Correlation analysis between flux and total protein or phosphoprotein abundances. (A) Schematic representation of phosphorylation being a mechanism to determine the pool of catalytically competent enzyme (in yellow). (B) Schematic example of how to identify the pool of catalytically competent enzyme given measurements of enzyme activity, total protein, phosphoprotein, and non-phosphoprotein.
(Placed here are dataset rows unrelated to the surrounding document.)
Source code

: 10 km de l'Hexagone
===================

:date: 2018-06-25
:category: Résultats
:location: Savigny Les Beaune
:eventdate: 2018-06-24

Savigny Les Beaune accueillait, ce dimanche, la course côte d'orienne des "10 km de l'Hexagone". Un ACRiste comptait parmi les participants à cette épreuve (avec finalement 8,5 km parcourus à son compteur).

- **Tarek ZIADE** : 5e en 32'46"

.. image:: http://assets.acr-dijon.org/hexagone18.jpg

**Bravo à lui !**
If the catalytically competent enzyme is the non-phosphoprotein, a good correlation would be instead found between flux and non-phosphorylated protein pool. (C) Correlation coefficients (R) between flux and total or phosphoprotein abundance fold-changes determined by shotgun phosphoproteomics for enzymes with significant correlation (P<0.10) between flux and phosphorylated protein. The four points correspond to glucose (black), galactose (red), anaerobic (green) and ethanol (yellow). Glucose is always the unit reference point. Vertical bars mark 10% more or less (phospho)protein relative to the glucose condition. (D) Correlations between flux and absolute concentrations of total, phospho and non-phosphoprotein determined directly from crude cell extracts for Pfk2 at site S163 and Pda1 at site S313 using SRM. Conditions and colour scheme are the same as described in (C).

Figure 4

Functional impact of phosphosite removal on metabolic activity. (A) List of followed up proteins and phosphosites. All relevant phosphopeptides detected by shotgun phosphoproteomics are listed, as well as the corresponding phosphorylation sites and the fold-changes between ethanol and glucose, with a negative value indicating higher abundance in glucose. Phosphosite-deficient mutants were constructed through site-directed mutagenesis by replacing serine by alanine. (B) Evidence for increased pyruvate dehydrogenase activity in the Pda1[S313A] mutant. Relative to the reference strain, the point mutant displayed increased secretion of α-ketoglutarate, glutamine and glycerol during growth in glucose. Extracellular compounds are written in uppercase. (C) Impact of Pfk2 phosphosite loss on the in vivo enzyme activity during growth in ethanol. Only the mutant Pfk2[S163A] displayed different intracellular metabolite levels of reaction product and 20% decreased biomass. Due to the difficulty to control ethanol evaporation, the biomass yield on ethanol is given as relative measurements for strains grown and measured on the same day. (D) Impact of Gpd1 phosphosite loss on the in vivo and in vitro enzyme activity during growth in glucose. Only the quadruple point mutant Gpd1[S23/24/25/27A] displayed different intracellular metabolite levels of reaction product, increased glycerol yield and increased glycerol-3-phosphate dehydrogenase activity.